Reputation: 51
I have a raw file with IP ranges (xx.xx.xx.xx-yy.yy.yy.yy) I want to create a new list with the range converted into single IP addresses. (All ranges are in a 1-255 range)
conditions
(1) If the difference between the fourth IP octet on each line is less or equal to the max
variable (say 5) It will loop and report each iteration as a single /32 address.
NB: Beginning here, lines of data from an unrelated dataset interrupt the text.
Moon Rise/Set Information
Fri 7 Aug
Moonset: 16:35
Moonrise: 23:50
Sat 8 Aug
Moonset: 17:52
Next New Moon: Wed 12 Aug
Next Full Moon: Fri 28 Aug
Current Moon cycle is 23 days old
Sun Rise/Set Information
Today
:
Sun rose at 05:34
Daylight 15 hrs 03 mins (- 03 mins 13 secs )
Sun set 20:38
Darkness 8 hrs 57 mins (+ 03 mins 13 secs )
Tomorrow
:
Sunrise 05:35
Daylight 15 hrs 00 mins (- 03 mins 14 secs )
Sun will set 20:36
(2) IP address with more than the max variable will be reported as ip address with /24
The following bash script works fine but it is slow on files of 50,000 lines? Any help would be appreciated. Its part of a script that does other functions so I need to stay in BASH.
for i in $data; do
A=$(echo $i | sed 's/-.*//'); B=$(echo $i | sed 's/^.*-//')
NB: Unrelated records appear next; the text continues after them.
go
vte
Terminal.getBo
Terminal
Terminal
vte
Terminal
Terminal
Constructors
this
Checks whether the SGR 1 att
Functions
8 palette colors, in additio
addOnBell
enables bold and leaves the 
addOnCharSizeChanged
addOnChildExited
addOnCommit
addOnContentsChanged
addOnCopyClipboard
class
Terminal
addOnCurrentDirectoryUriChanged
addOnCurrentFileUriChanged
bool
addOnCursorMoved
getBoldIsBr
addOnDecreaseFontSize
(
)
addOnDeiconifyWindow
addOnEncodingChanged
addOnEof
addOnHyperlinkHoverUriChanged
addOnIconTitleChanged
A1=$(echo $A | cut -d '.' -f 4); B1=$(echo $B | cut -d '.' -f 4)
diff=`expr $B1 - $A1`
if [ "$diff" == "0" ]; then
echo $A >> $outfile
elif [ "$diff" -gt "0" -a "$diff" -le $max ]; then
echo $A >> $outfile
for a in $(jot "$diff"); do
count=`expr $A1 + $a`
echo $A | sed "s/\.[0-9]*$/.$count/" >> $outfile
done
else
echo $A | sed 's/\.[0-9]*$/.0\/24/' >> $outfile
fi
done
Upvotes: 2
Views: 2732
Reputation: 15996
The likely reason your script is so slow for 50000 lines is that you having bash
call a lot of external programs (sed
, cut
, jot
, expr
), several times in each iteration of your inner and outer loops. Forking external processes adds a lot of time overhead, when compounded over multiple iterations.
If you want to do this in bash, and improve performance, you'll need to make use of the equivalent features that are built into bash. I took a stab at this for your script and came up with this. I have tried to keep the functionality the same:
for i in $data; do
A="${i%-*}"; B="${i#*-}"
A1="${A##*.}"; B1="${B##*.}"
diff=$(($B1 - $A1))
if [ "$diff" == "0" ]; then
echo $A >> $outfile
elif [ "$diff" -gt "0" -a "$diff" -le $max ]; then
echo $A >> $outfile
for ((a=1; a<=$diff; a++)); do
count=$(($A1 + $a))
echo "${A%.*}.$count" >> $outfile
done
else
echo "${A%.*}.0/24" >> $outfile
fi
done
In particular I've made a lot of use of parameter expansions and arithmetic expansions. I'd be interested to see what kind of speedup (if any) this has over the original. I think it should be significantly faster.
Upvotes: 1
Reputation: 3121
If you are okay with using python, install (download, extract and run sudo python setup.py install
) ipaddr library https://pypi.python.org/pypi/ipaddr, then write something like this
import ipaddr
for ip in (ipaddr.IPv4Network('192.0.2.0/24')):
print ip
Upvotes: 0